WHAT IS NEEDED:
Answer with a single number stating how many lines of the entries below include the string "root".

(RECORD SET)

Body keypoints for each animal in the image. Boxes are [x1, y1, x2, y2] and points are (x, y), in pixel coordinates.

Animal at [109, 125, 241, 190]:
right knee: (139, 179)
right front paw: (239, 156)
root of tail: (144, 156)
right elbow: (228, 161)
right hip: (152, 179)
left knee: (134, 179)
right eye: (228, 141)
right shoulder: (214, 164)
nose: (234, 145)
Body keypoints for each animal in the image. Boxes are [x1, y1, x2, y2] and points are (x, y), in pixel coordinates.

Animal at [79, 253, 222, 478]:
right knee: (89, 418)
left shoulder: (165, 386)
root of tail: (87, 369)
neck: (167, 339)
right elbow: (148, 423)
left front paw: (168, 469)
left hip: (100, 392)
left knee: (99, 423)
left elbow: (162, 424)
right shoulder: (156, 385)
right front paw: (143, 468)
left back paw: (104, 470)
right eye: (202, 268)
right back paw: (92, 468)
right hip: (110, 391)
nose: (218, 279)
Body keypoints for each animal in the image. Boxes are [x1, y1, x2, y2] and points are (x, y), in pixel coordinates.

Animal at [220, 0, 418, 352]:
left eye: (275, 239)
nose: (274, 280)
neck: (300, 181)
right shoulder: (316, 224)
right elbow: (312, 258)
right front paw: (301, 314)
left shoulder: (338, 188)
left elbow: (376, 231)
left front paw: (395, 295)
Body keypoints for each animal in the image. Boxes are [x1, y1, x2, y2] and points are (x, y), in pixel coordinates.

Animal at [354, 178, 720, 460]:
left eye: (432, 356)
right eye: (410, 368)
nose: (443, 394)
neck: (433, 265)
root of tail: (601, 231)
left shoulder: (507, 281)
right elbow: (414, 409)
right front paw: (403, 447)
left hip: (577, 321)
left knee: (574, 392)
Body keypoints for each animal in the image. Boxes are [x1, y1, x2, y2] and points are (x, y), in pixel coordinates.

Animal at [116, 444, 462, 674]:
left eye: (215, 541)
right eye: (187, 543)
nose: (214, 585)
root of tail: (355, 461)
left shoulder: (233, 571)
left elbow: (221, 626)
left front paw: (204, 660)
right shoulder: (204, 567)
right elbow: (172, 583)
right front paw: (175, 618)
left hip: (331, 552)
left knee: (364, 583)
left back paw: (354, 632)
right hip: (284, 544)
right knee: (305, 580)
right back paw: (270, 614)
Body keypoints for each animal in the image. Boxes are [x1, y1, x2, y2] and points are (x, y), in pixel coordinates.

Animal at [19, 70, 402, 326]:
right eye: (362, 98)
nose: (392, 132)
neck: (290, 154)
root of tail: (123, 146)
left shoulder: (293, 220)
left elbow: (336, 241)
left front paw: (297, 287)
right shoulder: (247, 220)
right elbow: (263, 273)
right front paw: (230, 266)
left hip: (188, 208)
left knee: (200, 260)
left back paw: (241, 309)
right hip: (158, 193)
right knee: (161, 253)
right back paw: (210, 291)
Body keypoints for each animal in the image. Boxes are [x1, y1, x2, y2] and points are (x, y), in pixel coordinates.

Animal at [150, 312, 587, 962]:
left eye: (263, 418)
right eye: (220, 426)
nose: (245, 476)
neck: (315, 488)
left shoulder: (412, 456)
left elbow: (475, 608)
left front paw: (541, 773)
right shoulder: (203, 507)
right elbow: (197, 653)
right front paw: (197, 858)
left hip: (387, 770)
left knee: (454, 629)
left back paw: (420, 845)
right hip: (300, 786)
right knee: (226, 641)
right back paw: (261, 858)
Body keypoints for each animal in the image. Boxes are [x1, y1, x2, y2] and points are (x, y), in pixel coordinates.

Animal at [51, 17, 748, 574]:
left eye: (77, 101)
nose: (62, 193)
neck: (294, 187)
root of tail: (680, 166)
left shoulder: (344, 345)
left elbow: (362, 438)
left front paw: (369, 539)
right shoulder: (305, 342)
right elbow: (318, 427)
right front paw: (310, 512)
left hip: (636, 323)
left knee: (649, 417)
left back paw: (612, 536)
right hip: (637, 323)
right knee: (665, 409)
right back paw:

(End RECORD SET)

OUTPUT FOR THIS TASK:
6